Variable-rate deals, mostly of the single-borrower variety, have also dominated CMBS in 2021. Through three quarters, floating-rate bonds account for $38.9 billion, or 56.4 percent, of CMBS, with $30.1 billion (43.6 percent) fixed rate, per CMA. About two-thirds of CMBS ($45.4 billion) issued in 2021 is single-borrower deals.
Both of those numbers are far below historical standards for CMBS, which until recent years was dominated by pools of multi-borrower, fixed-rate (so-called conduit) deals. Investors, however, are skittish about buying conduit paper, as many want to avoid collateral involving retail, hotel or non-trophy office buildings, leaving little room for diversity in mixed-borrower deals. CMBS originators are most competitive right now, bidding for core office buildings and industrial properties, which represent more than half of CMBS issued in 2021. Office accounts for $25.2 billion, or 36.5 percent, of CMBS issued through 3Q21, while industrial accounts for $10 billion, or 14.6 percent, per CMA.
“For single-borrower, single-asset deals, a flight to quality assets, markets and sponsors continues to make these deals a competitive execution and attractive for borrowers and investors even while questions remain about the future of office,” Foster said.
CMBS issuance of $68.9 billion is the highest three-quarter total since 2015, per CMA. Market players say the heavy fourth-quarter pipeline could push the market over $100 billion in 2021 for the first time since $227.6 billion was issued in 2007.
Outlook: Bullish, but Wary
The favorable capital and interest-rate environment, combined with a generally bullish outlook for property demand, portends continued growth in transaction and lending deal flow. “With the Fed expected to tap the brakes in the coming months, expect loan origination volumes to gain even further steam in the interim,” Pendergast said.

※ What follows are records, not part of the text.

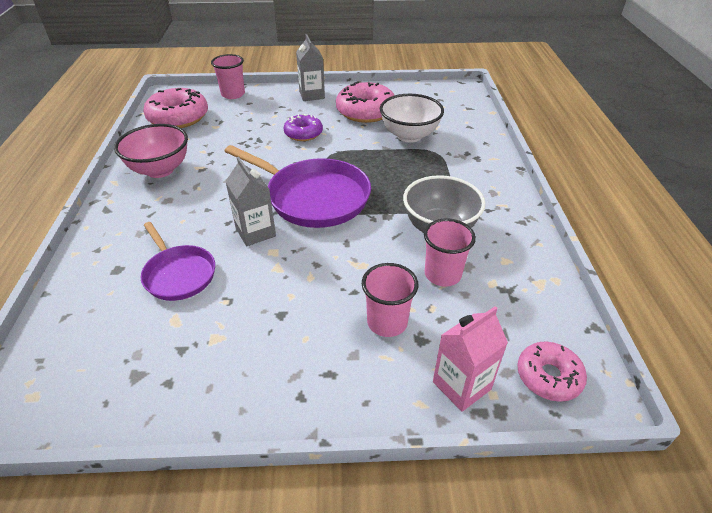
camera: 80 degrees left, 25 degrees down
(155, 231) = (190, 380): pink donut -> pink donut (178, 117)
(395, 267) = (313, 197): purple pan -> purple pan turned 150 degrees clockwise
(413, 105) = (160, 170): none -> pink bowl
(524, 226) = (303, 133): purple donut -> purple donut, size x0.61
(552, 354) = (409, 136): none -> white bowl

However, Pendergast cautioned that investors should remain wary about the possibility of an exogenous event or economic slowdown. “The one development that has real potential to stymie today’s rebound is the increasing potential for stagflation like that seen in the 1970s, when economic growth slowed amidst strong inflationary pressures,” she said. “If COVID taught us anything, it’s that the Black Swan really does exist.”
A big question facing lenders is whether they remain disciplined in the face of “risk-on” market conditions. In past cycles, most recently the run-up to the global financial crisis, fierce competition has prompted lenders to loosen standards that ultimately led to a cycle of defaults. To date, commercial mortgage originators have maintained relatively moderate leverage levels. But discipline could erode as property prices continue to get bid up to new highs and pressure to deploy capital becomes more intense.